§ Problem: Please copy the data shown below, word for word.

§ Exercise inputs:
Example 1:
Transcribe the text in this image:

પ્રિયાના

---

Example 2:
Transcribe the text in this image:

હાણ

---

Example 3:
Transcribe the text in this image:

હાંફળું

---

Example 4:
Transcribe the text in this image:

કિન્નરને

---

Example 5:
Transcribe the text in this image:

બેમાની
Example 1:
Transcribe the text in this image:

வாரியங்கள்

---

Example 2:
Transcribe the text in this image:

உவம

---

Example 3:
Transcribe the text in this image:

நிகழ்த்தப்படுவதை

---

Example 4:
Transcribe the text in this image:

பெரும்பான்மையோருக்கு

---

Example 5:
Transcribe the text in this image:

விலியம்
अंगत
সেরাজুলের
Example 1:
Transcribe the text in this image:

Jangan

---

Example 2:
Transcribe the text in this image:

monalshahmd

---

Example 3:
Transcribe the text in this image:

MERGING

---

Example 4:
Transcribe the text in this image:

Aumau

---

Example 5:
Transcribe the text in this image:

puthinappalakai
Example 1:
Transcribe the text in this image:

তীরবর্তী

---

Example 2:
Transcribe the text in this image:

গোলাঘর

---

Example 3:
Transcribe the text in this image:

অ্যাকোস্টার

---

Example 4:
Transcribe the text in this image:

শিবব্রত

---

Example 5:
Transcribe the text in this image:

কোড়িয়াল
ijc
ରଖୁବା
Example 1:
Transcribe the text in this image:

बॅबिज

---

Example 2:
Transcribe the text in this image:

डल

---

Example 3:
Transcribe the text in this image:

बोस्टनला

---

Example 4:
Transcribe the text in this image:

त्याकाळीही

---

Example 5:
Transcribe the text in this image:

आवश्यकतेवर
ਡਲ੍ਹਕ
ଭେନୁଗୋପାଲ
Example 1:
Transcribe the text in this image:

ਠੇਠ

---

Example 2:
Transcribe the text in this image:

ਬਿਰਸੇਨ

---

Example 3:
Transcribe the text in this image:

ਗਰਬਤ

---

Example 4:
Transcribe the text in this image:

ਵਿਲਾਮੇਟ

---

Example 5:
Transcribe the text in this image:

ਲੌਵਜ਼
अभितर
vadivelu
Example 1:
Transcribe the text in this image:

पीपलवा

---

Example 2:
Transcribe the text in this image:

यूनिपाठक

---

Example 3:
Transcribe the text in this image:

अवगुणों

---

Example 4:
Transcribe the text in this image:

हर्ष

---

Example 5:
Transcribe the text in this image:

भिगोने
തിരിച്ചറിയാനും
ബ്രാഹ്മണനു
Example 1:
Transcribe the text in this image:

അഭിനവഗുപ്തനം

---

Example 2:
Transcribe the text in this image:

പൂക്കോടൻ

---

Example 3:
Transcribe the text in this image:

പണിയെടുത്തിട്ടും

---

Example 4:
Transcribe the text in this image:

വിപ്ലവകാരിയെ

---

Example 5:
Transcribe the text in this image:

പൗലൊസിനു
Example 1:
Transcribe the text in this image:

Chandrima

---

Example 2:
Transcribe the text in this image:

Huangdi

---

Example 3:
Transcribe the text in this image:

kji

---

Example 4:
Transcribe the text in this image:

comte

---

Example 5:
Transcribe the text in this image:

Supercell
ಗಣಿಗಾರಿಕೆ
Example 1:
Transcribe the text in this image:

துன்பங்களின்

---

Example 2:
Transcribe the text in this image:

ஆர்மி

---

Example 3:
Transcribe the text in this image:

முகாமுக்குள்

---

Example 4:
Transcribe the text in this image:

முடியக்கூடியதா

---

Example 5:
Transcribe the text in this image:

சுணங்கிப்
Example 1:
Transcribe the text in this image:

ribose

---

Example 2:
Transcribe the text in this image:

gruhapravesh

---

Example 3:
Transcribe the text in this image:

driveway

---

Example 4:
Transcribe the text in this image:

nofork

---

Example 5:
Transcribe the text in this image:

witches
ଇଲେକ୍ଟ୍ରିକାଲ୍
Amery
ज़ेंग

§ Your response:
Example 1:
Transcribe the text in this image:

પ્રિયાના

---

Example 2:
Transcribe the text in this image:

હાણ

---

Example 3:
Transcribe the text in this image:

હાંફળું

---

Example 4:
Transcribe the text in this image:

કિન્નરને

---

Example 5:
Transcribe the text in this image:

બેમાની
Example 1:
Transcribe the text in this image:

வாரியங்கள்

---

Example 2:
Transcribe the text in this image:

உவம

---

Example 3:
Transcribe the text in this image:

நிகழ்த்தப்படுவதை

---

Example 4:
Transcribe the text in this image:

பெரும்பான்மையோருக்கு

---

Example 5:
Transcribe the text in this image:

விலியம்
अंगत
সেরাজুলের
Example 1:
Transcribe the text in this image:

Jangan

---

Example 2:
Transcribe the text in this image:

monalshahmd

---

Example 3:
Transcribe the text in this image:

MERGING

---

Example 4:
Transcribe the text in this image:

Aumau

---

Example 5:
Transcribe the text in this image:

puthinappalakai
Example 1:
Transcribe the text in this image:

তীরবর্তী

---

Example 2:
Transcribe the text in this image:

গোলাঘর

---

Example 3:
Transcribe the text in this image:

অ্যাকোস্টার

---

Example 4:
Transcribe the text in this image:

শিবব্রত

---

Example 5:
Transcribe the text in this image:

কোড়িয়াল
ijc
ରଖୁବା
Example 1:
Transcribe the text in this image:

बॅबिज

---

Example 2:
Transcribe the text in this image:

डल

---

Example 3:
Transcribe the text in this image:

बोस्टनला

---

Example 4:
Transcribe the text in this image:

त्याकाळीही

---

Example 5:
Transcribe the text in this image:

आवश्यकतेवर
ਡਲ੍ਹਕ
ଭେନୁଗୋପାଲ
Example 1:
Transcribe the text in this image:

ਠੇਠ

---

Example 2:
Transcribe the text in this image:

ਬਿਰਸੇਨ

---

Example 3:
Transcribe the text in this image:

ਗਰਬਤ

---

Example 4:
Transcribe the text in this image:

ਵਿਲਾਮੇਟ

---

Example 5:
Transcribe the text in this image:

ਲੌਵਜ਼
अभितर
vadivelu
Example 1:
Transcribe the text in this image:

पीपलवा

---

Example 2:
Transcribe the text in this image:

यूनिपाठक

---

Example 3:
Transcribe the text in this image:

अवगुणों

---

Example 4:
Transcribe the text in this image:

हर्ष

---

Example 5:
Transcribe the text in this image:

भिगोने
തിരിച്ചറിയാനും
ബ്രാഹ്മണനു
Example 1:
Transcribe the text in this image:

അഭിനവഗുപ്തനം

---

Example 2:
Transcribe the text in this image:

പൂക്കോടൻ

---

Example 3:
Transcribe the text in this image:

പണിയെടുത്തിട്ടും

---

Example 4:
Transcribe the text in this image:

വിപ്ലവകാരിയെ

---

Example 5:
Transcribe the text in this image:

പൗലൊസിനു
Example 1:
Transcribe the text in this image:

Chandrima

---

Example 2:
Transcribe the text in this image:

Huangdi

---

Example 3:
Transcribe the text in this image:

kji

---

Example 4:
Transcribe the text in this image:

comte

---

Example 5:
Transcribe the text in this image:

Supercell
ಗಣಿಗಾರಿಕೆ
Example 1:
Transcribe the text in this image:

துன்பங்களின்

---

Example 2:
Transcribe the text in this image:

ஆர்மி

---

Example 3:
Transcribe the text in this image:

முகாமுக்குள்

---

Example 4:
Transcribe the text in this image:

முடியக்கூடியதா

---

Example 5:
Transcribe the text in this image:

சுணங்கிப்
Example 1:
Transcribe the text in this image:

ribose

---

Example 2:
Transcribe the text in this image:

gruhapravesh

---

Example 3:
Transcribe the text in this image:

driveway

---

Example 4:
Transcribe the text in this image:

nofork

---

Example 5:
Transcribe the text in this image:

witches
ଇଲେକ୍ଟ୍ରିକାଲ୍
Amery
ज़ेंग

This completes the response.